One position in the philosophy of set theory is the so-called multiversalist view. Under this view, there is not one ultimate conception of set, but rather many different possible universes of sets. One might liken it to the concept of space, with there being different conceptions of space, as mathematically formalized by e.g. different manifolds. This perspective suggests a diverse number of interesting mathematical questions. In this paper we take some of those questions, looking at the order structure of the generic multiverse of a model.
The generic multiverse of a universe of sets is the portion of the multiverse reachable from that universe by forcing or by going to ground models. Our paper begins with a rediscovery of some old results by Mostowski that certain posets embed into the generic multiverse, as considered as an order by inclusion. The main argument here is what we call the blockchain construction, which constructs certain Cohen reals. (Actually, Mostowski’s original context was Cohen-generic subclasses of $\mathrm{Ord}$, but the same idea works for Cohen generics in general.) The key idea is that we can control patterns of amalgamability and nonamalgamability, whether a collection of generics can be found in an outer model. We show that this phenomenon can be realized by a wide class of forcing notions. So, for instance, if one restricts to the portion of the generic multiverse generated by forcings which do not add reals, then the (non)amalgamability results still hold. We also show that the same improvements can be done in Mostowski’s original context, that of class forcing.

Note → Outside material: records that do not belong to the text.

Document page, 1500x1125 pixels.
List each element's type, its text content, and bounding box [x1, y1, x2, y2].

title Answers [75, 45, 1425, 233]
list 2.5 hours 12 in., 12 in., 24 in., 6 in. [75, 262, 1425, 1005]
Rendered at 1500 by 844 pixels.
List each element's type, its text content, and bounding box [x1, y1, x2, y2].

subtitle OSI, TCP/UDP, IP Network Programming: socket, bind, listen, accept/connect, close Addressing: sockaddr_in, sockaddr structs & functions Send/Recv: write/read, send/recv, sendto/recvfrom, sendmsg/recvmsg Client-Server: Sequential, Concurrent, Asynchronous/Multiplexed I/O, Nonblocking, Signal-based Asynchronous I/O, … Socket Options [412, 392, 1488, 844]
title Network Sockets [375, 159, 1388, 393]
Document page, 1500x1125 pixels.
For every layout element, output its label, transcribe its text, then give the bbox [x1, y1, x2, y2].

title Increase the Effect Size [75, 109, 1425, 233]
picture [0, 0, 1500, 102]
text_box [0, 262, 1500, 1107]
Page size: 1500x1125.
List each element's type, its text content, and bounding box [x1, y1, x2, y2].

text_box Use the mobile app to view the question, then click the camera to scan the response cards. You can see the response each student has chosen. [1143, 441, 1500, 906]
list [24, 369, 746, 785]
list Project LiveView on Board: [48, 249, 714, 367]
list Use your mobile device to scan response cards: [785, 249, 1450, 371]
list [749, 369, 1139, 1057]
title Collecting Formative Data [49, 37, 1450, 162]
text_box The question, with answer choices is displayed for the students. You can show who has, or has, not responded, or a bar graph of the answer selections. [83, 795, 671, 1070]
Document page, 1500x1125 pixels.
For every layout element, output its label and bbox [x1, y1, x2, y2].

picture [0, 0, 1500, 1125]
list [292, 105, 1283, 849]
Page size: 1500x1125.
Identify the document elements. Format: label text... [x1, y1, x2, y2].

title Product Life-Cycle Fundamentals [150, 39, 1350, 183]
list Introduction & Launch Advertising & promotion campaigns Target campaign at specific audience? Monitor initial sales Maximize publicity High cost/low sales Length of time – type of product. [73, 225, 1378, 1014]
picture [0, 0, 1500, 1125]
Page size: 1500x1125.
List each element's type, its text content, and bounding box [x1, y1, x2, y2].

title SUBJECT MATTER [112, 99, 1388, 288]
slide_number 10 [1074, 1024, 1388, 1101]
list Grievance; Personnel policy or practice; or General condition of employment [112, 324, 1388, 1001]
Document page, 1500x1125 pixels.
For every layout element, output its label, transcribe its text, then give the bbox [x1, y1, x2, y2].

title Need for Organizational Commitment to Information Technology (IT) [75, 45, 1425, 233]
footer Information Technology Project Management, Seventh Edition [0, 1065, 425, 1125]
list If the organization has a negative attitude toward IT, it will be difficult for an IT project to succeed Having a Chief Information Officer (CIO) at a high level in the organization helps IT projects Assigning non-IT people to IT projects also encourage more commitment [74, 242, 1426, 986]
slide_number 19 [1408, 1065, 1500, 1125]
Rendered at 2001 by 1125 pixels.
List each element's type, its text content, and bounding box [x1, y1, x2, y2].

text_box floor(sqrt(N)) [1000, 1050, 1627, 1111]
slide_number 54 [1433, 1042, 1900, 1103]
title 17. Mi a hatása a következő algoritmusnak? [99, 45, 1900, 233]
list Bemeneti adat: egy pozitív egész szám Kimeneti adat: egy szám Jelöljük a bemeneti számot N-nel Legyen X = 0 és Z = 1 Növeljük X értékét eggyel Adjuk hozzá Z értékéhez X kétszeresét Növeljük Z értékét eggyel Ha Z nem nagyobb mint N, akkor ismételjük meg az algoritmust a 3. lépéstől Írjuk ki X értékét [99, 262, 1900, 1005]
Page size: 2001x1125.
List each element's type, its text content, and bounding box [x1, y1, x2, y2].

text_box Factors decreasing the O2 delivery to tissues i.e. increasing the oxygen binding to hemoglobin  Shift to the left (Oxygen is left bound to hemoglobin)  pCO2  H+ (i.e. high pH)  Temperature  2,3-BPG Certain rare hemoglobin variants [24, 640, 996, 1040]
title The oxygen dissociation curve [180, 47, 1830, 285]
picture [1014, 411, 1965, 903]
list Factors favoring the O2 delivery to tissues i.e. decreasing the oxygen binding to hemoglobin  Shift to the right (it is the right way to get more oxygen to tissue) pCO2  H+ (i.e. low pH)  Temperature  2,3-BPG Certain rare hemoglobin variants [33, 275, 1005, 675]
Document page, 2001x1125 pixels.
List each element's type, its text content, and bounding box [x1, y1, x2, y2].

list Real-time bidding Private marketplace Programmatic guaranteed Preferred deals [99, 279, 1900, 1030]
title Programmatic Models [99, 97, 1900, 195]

We then mix our metaphors, moving from blockchains to surgery. The blockchain argument builds Cohen reals from finite fragments. Whereas with surgery we can carefully graft and modify already given generics to produce generics with certain properties. This gives us a slight improvement of Mostowski’s result, getting a family of Cohen generics which can be surgically altered to witness any finite pattern of (non)amalgamability (satisfying certain obvious restrictions).
In our closing section, we look at some further order structure in the generic multiverse. We show that the exact pair phenomenon is ubiquitous in the generic multiverse. Specifically, given any countable tower of Cohen extensions and any upper bound $M[d]$ for the tower by a Cohen extension, we can find another Cohen extension $M[e]$ so that $M[d]$ and $M[e]$ form an exact pair for the tower. We close with a question: like the (non)amalgamability phenomenon, does the exact pair phenomenon generalize beyond Cohen extensions?